Ever wanted to download a manual or a wiki from the web

A home for all kinds of Puppy related projects
Post Reply
Message
Author
User avatar
gposil
Posts: 1300
Joined: Mon 06 Apr 2009, 10:00
Location: Stanthorpe (The Granite Belt), QLD, Australia
Contact:

Ever wanted to download a manual or a wiki from the web

#1 Post by gposil »

PMirrorget is page grabber...you point it at the path or index page you want and it grabs the text links to that page and downloads them to your local machine...with thanks to Lobster for the original to work off.

.
Attachments
pmwget.jpg
Screen Shot
(21.55 KiB) Downloaded 1887 times
PMirrorget-0.1.pet
version 0.1
(1.41 KiB) Downloaded 648 times
[img]http://gposil.netne.net/images/tlp80.gif[/img] [url=http://www.dpup.org][b]Dpup Home[/b][/url]

User avatar
Lobster
Official Crustacean
Posts: 15522
Joined: Wed 04 May 2005, 06:06
Location: Paradox Realm
Contact:

#2 Post by Lobster »

Very useful :) Well done.
Many thanks for using pwget, which is in Puppy and maybe this could be combined with that - or should they be separate?
Hope this finds its way into Puppy

Anyway I used your program to download a website for local/offline viewing. Works as advertised ;)

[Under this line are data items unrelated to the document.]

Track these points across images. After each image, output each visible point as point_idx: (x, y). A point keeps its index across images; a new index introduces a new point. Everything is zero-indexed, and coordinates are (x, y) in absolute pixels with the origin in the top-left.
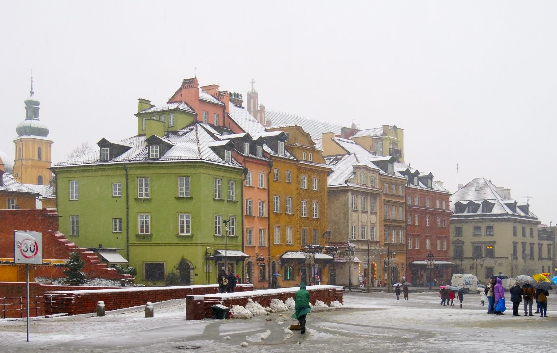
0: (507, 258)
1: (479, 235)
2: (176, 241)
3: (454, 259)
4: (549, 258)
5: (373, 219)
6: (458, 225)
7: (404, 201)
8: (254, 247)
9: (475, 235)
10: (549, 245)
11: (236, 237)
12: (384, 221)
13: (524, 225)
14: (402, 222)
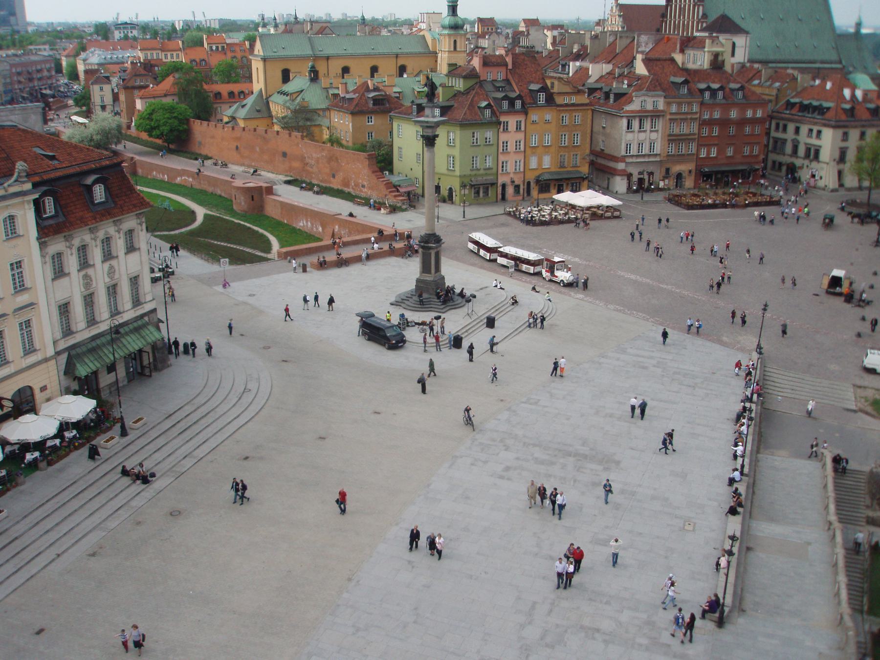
0: (828, 164)
1: (811, 137)
2: (446, 172)
3: (791, 156)
5: (654, 136)
6: (798, 125)
8: (509, 173)
12: (670, 135)
13: (863, 129)
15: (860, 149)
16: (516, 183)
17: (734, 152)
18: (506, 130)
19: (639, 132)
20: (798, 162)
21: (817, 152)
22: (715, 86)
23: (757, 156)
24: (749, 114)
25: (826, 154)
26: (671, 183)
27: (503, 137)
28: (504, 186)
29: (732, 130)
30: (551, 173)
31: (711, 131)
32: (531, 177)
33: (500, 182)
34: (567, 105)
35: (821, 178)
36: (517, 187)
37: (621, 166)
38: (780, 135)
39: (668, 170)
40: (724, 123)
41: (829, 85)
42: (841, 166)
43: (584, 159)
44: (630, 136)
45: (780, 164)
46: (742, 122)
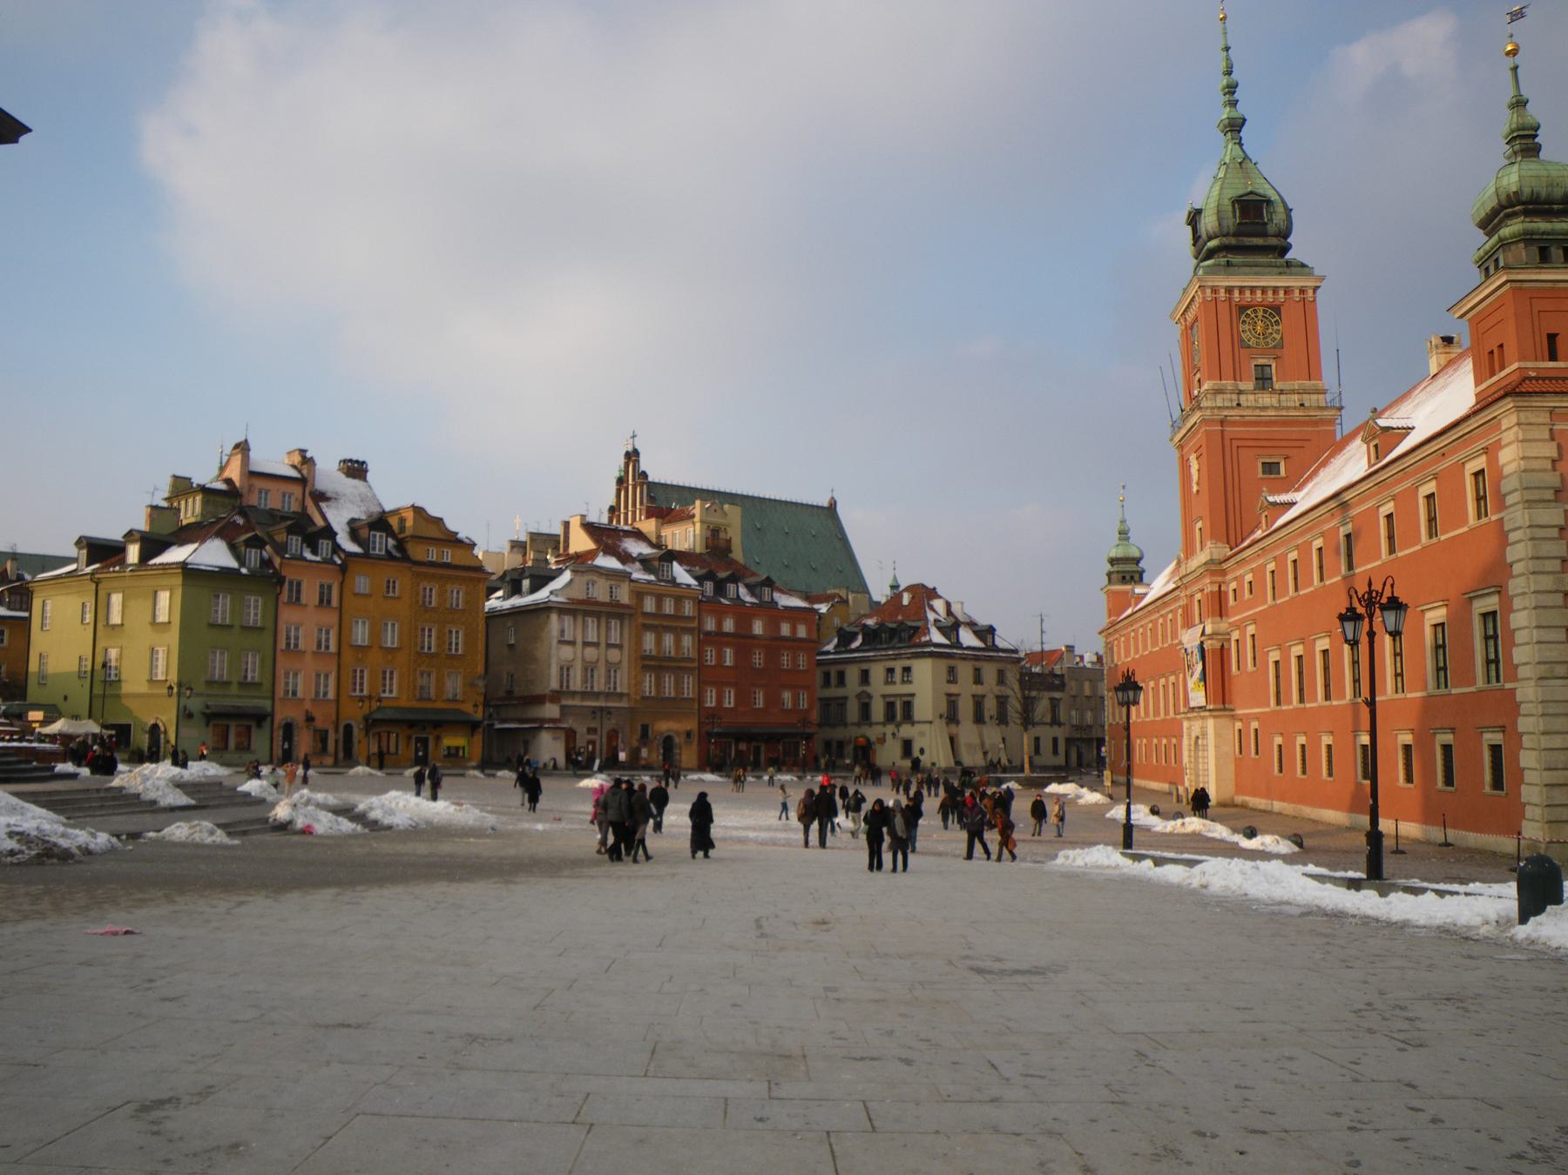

Have enclosed the code (find it at user/bin/pmwget) to give people an indication of how simple GTK + a command line utility such as wget can be . . .

Code: Select all

#! /bin/bash

# Pmwget created by gposil with thanks to Lobster for Pwget
# April 2009 GPL v3 License
# http://gposil.netne.net

export HELP_DIALOG='
<window title="PMirrorget - Help" resizable="false">
  <vbox>
    <text>
      <label>PMirrorget allows you to download an entire web page and its text linked pages to a folder on you PC.Copy and paste the URL you wish to download. Use the folder selector to choose the destination. It is designed primarily for grabbing manuals and wiki pages without sifting through them, so you can view them later.</label>
    </text>
    <button>
      <label>Close</label>
      <action type="closewindow">HELP_DIALOG</action>
    </button>
  </vbox>
  </window>
'

export Pmwget='
<window title="PMirrorget - Site Grabber Utility" resizable="false">
<vbox>
 <hbox>
  <text><label>Copy and Paste or type the URL of the required site into "URL". Choose your destination folder and then "Grab It Now!"</label></text>
 </hbox>
 <frame>
 <hbox>
  <text><label>URL:    </label></text>
  <entry accept="directory"><variable>SOURCE</variable><input>/tmp/pm_source_dir</input></entry>
 </hbox>
 <hbox>
  <text><label>Folder:</label></text>
  <entry accept="directory"><variable>DEST</variable><input>/tmp/pm_mirror_dir</input></entry>
  <button>
   <input file icon="gtk-open"></input>
   <action type="fileselect">DEST</action>
   <action>refresh:DEST</action>
  </button>
 </hbox>
 </frame>
 <hbox>
 <frame>
  <button help>
<action type="launch">HELP_DIALOG</action> 
  </button>
  <button cancel></button>
  </frame>
  <button>
  <input file>/usr/share/mini-icons/mini.checkmark.xpm</input>
       <label>Grab It Now! </label>
       <action type="exit">OK</action>
  </button>

 </hbox>
</vbox>
</window>'

I=$IFS; IFS=""
for STATEMENTS in  $(gtkdialog3 --program=Pmwget --center); do
   eval $STATEMENTS
done
IFS=$I
if [ $EXIT = OK ]; then
  rxvt -name PMirrorget -bg "#F3F2DF" -e wget -m -c -r -np -P "$DEST" $SOURCE
  rox -d "$DEST"
fi 
Puppy Raspup 8.2Final 8)
Puppy Links Page http://www.smokey01.com/bruceb/puppy.html :D

aarf

#3 Post by aarf »

this is just what i have been thinking of asking for. having used webzip.exe for windows quite a lot i feel your gui needs some extra fields to be competitive. eg link block for google ads etc., required file types, follow link depth and to where... , see the webzip appication for more ideas.

User avatar
hillside
Posts: 633
Joined: Sun 02 Sep 2007, 18:59
Location: Minnesota, USA. The frozen north.

#4 Post by hillside »

This made it very easy to get a quick backup of everything on my website.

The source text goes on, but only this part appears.